Use Counters

Use counters are used to report Telemetry statistics on whether individual documents use a given WebIDL method or attribute (getters and setters are reported separately), CSS property, or deprecated DOM operation. Custom use counters can also be defined to test frequency of things that don’t fall into one of those categories.

As of Firefox 65 the collection of Use Counters is enabled on all channels.

The API

The process to add a new use counter is different depending on the type feature that needs to be measured. In general, for each defined use counter, two separate boolean histograms are generated:

  • one describes the use of the tracked feature for individual documents and has the _DOCUMENT suffix;

  • the other describes the use of the same thing for top-level pages (basically what we think of as a web page) and has the _PAGE suffix.

Using two histograms is particularly suited to measure how many sites would be affected by removing the tracked feature.

Example scenarios:

  • Site X triggers use counter Y. We report “used” (true) in both the _DOCUMENT and _PAGE histograms.

  • Site X does not trigger use counter Y. We report “unused” (false) in both the _DOCUMENT and _PAGE histograms.

  • Site X has an iframe for site W. Site W triggers use counter Y, but site X does not. We report one “used” and one “unused” in the individual _DOCUMENT histogram and one “used” in the top-level _PAGE histogram.

Deprecated DOM operations

Use counters for deprecated DOM operations are declared in the nsDeprecatedOperationList.h file. The counters are registered through the DEPRECATED_OPERATION(DeprecationReference) macro. The provided parameter must have the same value of the deprecation note added to the IDL file.

See this changeset for a sample deprecated operation.

CSS Properties

Use counters for CSS properties are generated for every property Gecko supports automatically, and are counted via StyleUseCounters (Rust code, C++ code).

The UseCounters registry

Use counters for WebIDL methods/attributes are registered in the UseCounters.conf file. The format of this file is very strict. Each line can be:

  1. a blank line

  2. a comment, which is a line that begins with //

  3. one of four possible use counter declarations:

  • method <IDL interface name>.<IDL operation name>

  • attribute <IDL interface name>.<IDL attribute name>

  • custom <any valid identifier> <description>

Custom use counters

The <description> for custom counters will be appended to “When a document ” or “When a page “, so phrase it appropriately. For instance, “constructs a Foo object” or “calls Document.bar(‘some value’)”. It may contain any character (including whitespace). Custom counters are incremented when SetUseCounter(eUseCounter_custom_MyName) is called on a Document object.

[Stored data]

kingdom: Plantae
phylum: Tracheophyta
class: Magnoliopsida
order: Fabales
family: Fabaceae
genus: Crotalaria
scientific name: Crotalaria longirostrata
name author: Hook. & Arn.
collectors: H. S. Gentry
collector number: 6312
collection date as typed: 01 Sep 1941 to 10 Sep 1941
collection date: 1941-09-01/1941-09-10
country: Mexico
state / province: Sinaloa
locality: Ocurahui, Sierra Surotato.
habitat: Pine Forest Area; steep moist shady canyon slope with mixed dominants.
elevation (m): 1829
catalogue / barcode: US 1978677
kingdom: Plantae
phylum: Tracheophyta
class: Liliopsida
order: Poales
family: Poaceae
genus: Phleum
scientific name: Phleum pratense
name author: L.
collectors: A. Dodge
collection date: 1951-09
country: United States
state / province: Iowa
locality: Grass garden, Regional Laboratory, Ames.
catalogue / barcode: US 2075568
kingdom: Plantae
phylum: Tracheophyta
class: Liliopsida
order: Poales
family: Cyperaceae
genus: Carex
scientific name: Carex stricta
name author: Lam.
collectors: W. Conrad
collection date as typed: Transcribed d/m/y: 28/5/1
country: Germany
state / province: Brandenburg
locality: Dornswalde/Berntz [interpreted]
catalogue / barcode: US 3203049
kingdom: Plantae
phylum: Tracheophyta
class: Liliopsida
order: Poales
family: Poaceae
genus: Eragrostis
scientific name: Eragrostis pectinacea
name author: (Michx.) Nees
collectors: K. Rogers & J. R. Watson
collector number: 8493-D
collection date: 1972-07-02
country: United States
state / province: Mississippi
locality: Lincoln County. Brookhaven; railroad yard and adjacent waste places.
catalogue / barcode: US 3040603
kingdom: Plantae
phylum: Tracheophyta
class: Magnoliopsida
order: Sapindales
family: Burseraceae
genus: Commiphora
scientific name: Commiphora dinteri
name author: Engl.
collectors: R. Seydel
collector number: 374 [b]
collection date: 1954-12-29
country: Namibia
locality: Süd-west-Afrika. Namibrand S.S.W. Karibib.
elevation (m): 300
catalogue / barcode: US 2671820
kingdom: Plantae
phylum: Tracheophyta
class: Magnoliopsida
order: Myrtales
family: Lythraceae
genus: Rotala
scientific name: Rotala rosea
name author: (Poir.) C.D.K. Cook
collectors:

*What to work on*
A: Decide whether each statement below agrees with the use counters text, and answer yes or no for each, quoting the words of the text that decide it: (i) Use counters are collected on all channels as of Firefox 65. (ii) CSS property use counters have to be declared by hand in the UseCounters.conf file. (iii) If only a site inside an iframe triggers a use counter, the _PAGE histogram reports "unused."
B: Please carry on the text about Firefox use counters, starting after its last sentence.

*Expected outputs*
A:
(i) Yes: "As of Firefox 65 the collection of Use Counters is enabled on all channels."
(ii) No: "Use counters for CSS properties are generated for every property Gecko supports automatically"
(iii) No: "We report one “used” and one “unused” in the individual _DOCUMENT histogram and one “used” in the top-level _PAGE histogram."

B:
WebIDL methods and attributes

Additionally to having a new entry added to the UseCounters.conf file, WebIDL methods and attributes must have a [UseCounter] extended attribute in the Web IDL file in order for the counters to be incremented.

Both additions are required because generating things from bindings codegen and ensuring all the dependencies are correct would have been rather difficult.

The processor script

The definition files are processed twice:

  • once to generate two C++ headers files, included by the web platform components (e.g. DOM) that own the features to be tracked;

  • the other time by the Telemetry component, to generate the histogram definitions that make the collection system work.

Note

The histograms that are generated out of use counters are set to never expire and are collected from Firefox release. Note that before Firefox 65 they were only collected on pre-release.

gen-usecounters.py

This script is called by the build system to generate:

  • the UseCounterList.h header for the WebIDL, out of the definition files.

Interpreting the data

The histogram as accumulated on the client only puts values into the 1 bucket, meaning that the use counter directly reports if a feature was used but it does not directly report if it isn’t used. The values accumulated within a use counter should be considered proportional to CONTENT_DOCUMENTS_DESTROYED and TOP_LEVEL_CONTENT_DOCUMENTS_DESTROYED (see here). The difference between the values of these two histograms and the related use counters below tell us how many pages did not use the feature in question. For instance, if we see that a given session has destroyed 30 content documents, but a particular use counter shows only a count of 5, we can infer that the use counter was not used in 25 of those 30 documents.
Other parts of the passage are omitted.